Puri was echoing the sentiments of Japanese Prime Minister Fumio Kishida, who said on Monday that the recent increase in prices should encourage oil-producing countries to ramp up output.

But it appeared the Organization of Petroleum Exporting Countries (OPEC) and its allies, called OPEC+, would pay any heed to their largest customers.

Saudi Energy Minister Prince Abdulaziz bin Salman, also speaking at the CERAWeek event, lauded the cartel's excellent stewardship of the market, saying the OPEC+ approach to managing supply should be copied and pasted into other energy markets.

"If energy prices remain high, global economic recovery will be undermined," Puri said.

International oil prices had crashed to USD 19 per barrel in April last year as demand evaporated with most nations clamping lockdowns to control the spread of coronavirus. The demand recovered this year as vaccination against the infection revived economies the world over.

International benchmark Brent crude has since rallied to over USD 84 per barrel.

This, he said,‎ has made fuel expensive and stoked fears of inflation.

Puri said India's oil import bill has climbed from USD 8.8 billion in June 2020 quarter to USD 24 billion this year because of a spike in global oil prices.

"India believes energy access has to be reliable, affordable and sustainable," he said adding economic recovery after a devastating pandemic has been fragile and it is further being threatened by high prices.

India, which imports almost two-thirds of its oil needs from West Asia, has told crude oil producers, including the OPEC, that high oil prices will hasten the transition to alternate fuels and such rates will be counter-productive for the producers.

Puri has in recent weeks flagged the issue of high oil prices to Saudi Arabia, the UAE, Kuwait, Qatar, the US, Russia and Bahrain‎.

He conveyed India's strong preference on responsible and reasonable pricing, which is mutually beneficial for consumers and producers.

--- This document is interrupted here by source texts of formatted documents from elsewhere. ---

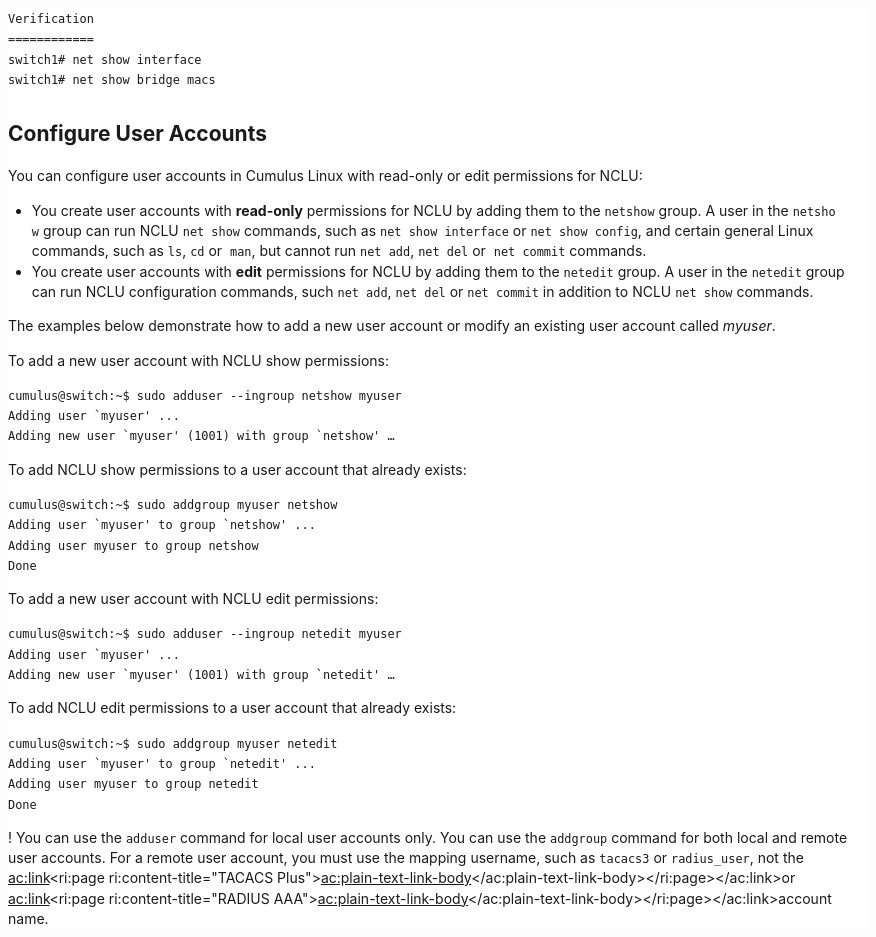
 ```
Verification
============
switch1# net show interface
switch1# net show bridge macs
```

## Configure User Accounts

You can configure user accounts in Cumulus Linux with read-only or edit permissions for NCLU:

*   You create user accounts with **read-only** permissions for NCLU by adding them to the `netshow` group. A user in the `netshow` group can run NCLU `net show` commands, such as `net show interface` or `net show config`, and certain general Linux commands, such as `ls`, `cd` or  `man`, but cannot run `net add`, `net del` or  `net commit` commands.
*   You create user accounts with **edit** permissions for NCLU by adding them to the `netedit` group. A user in the `netedit` group can run NCLU configuration commands, such `net add`, `net del` or `net commit` in addition to NCLU `net show` commands.

The examples below demonstrate how to add a new user account or modify an existing user account called _myuser_.

To add a new user account with NCLU show permissions:

```
cumulus@switch:~$ sudo adduser --ingroup netshow myuser
Adding user `myuser' ...
Adding new user `myuser' (1001) with group `netshow' …
```

To add NCLU show permissions to a user account that already exists:

```
cumulus@switch:~$ sudo addgroup myuser netshow
Adding user `myuser' to group `netshow' ...
Adding user myuser to group netshow
Done
```

To add a new user account with NCLU edit permissions:

```
cumulus@switch:~$ sudo adduser --ingroup netedit myuser
Adding user `myuser' ...
Adding new user `myuser' (1001) with group `netedit' …
```

To add NCLU edit permissions to a user account that already exists:

```
cumulus@switch:~$ sudo addgroup myuser netedit
Adding user `myuser' to group `netedit' ...
Adding user myuser to group netedit
Done
```

! You can use the `adduser` command for local user accounts only. You can use the `addgroup` command for both local and remote user accounts. For a remote user account, you must use the mapping username, such as `tacacs3` or `radius_user`, not the <ac:link><ri:page ri:content-title="TACACS Plus"><ac:plain-text-link-body></ac:plain-text-link-body></ri:page></ac:link>or <ac:link><ri:page ri:content-title="RADIUS AAA"><ac:plain-text-link-body></ac:plain-text-link-body></ri:page></ac:link>account name.
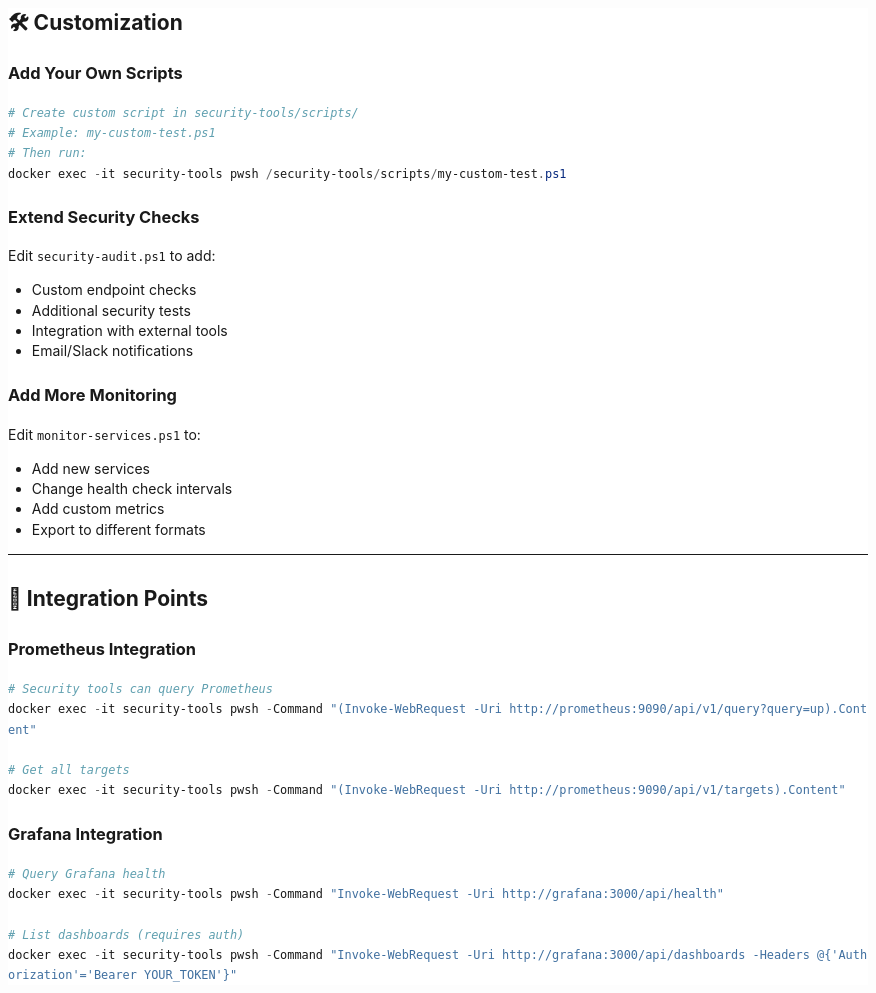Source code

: 
## 🛠️ Customization

### Add Your Own Scripts
```powershell
# Create custom script in security-tools/scripts/
# Example: my-custom-test.ps1
# Then run:
docker exec -it security-tools pwsh /security-tools/scripts/my-custom-test.ps1
```

### Extend Security Checks
Edit `security-audit.ps1` to add:
- Custom endpoint checks
- Additional security tests
- Integration with external tools
- Email/Slack notifications

### Add More Monitoring
Edit `monitor-services.ps1` to:
- Add new services
- Change health check intervals
- Add custom metrics
- Export to different formats

---

## 🔗 Integration Points

### Prometheus Integration
```powershell
# Security tools can query Prometheus
docker exec -it security-tools pwsh -Command "(Invoke-WebRequest -Uri http://prometheus:9090/api/v1/query?query=up).Content"

# Get all targets
docker exec -it security-tools pwsh -Command "(Invoke-WebRequest -Uri http://prometheus:9090/api/v1/targets).Content"
```

### Grafana Integration
```powershell
# Query Grafana health
docker exec -it security-tools pwsh -Command "Invoke-WebRequest -Uri http://grafana:3000/api/health"

# List dashboards (requires auth)
docker exec -it security-tools pwsh -Command "Invoke-WebRequest -Uri http://grafana:3000/api/dashboards -Headers @{'Authorization'='Bearer YOUR_TOKEN'}"
```
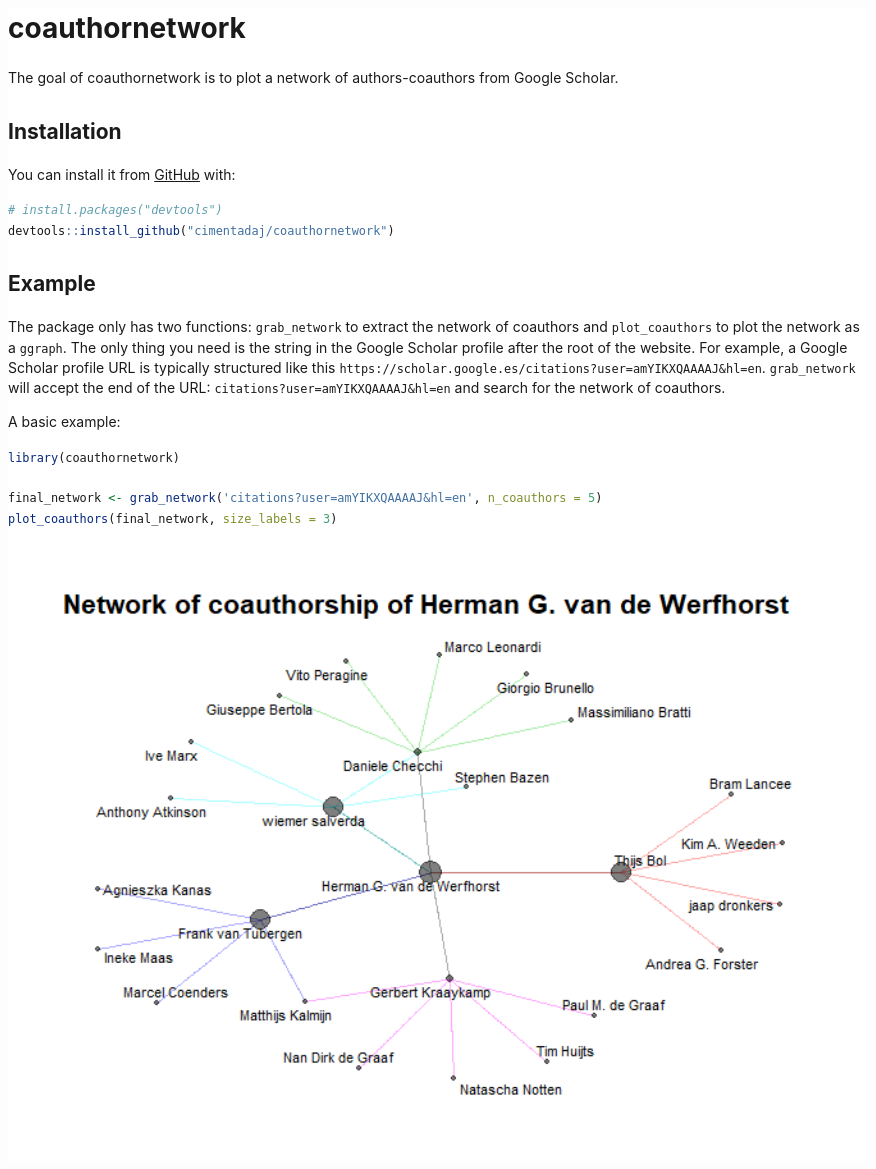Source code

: 


# coauthornetwork

The goal of coauthornetwork is to plot a network of authors-coauthors
from Google Scholar.

## Installation

You can install it from [GitHub](https://github.com/) with:

``` r
# install.packages("devtools")
devtools::install_github("cimentadaj/coauthornetwork")
```

## Example

The package only has two functions: `grab_network` to extract the
network of coauthors and `plot_coauthors` to plot the network as a
`ggraph`. The only thing you need is the string in the Google Scholar
profile after the root of the website. For example, a Google Scholar
profile URL is typically structured like this
`https://scholar.google.es/citations?user=amYIKXQAAAAJ&hl=en`.
`grab_network` will accept the end of the URL:
`citations?user=amYIKXQAAAAJ&hl=en` and search for the network of
coauthors.

A basic example:

``` r
library(coauthornetwork)

final_network <- grab_network('citations?user=amYIKXQAAAAJ&hl=en', n_coauthors = 5)
plot_coauthors(final_network, size_labels = 3)
```

<img src="man/figures/README-example-1.png" width="100%" />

"I have been meeting my counterparts from the producing nations to drive home the point," Puri said adding volatility in international prices is not just hurting India but also industrialised nations.

While the world has begun the transition towards cleaner fuels such as electric-powered vehicles and hydrogen, most nations are still dependent on oil to fuel their economies. And high oil prices will hurt demand recovery.

India is 85 per cent dependent on imports to meet its oil needs and relies on overseas shipments to meet 55 per cent of the gas needs. It is the only nation in the world that is seeing growth in oil demand on a sustained basis and without it the producers will also suffer.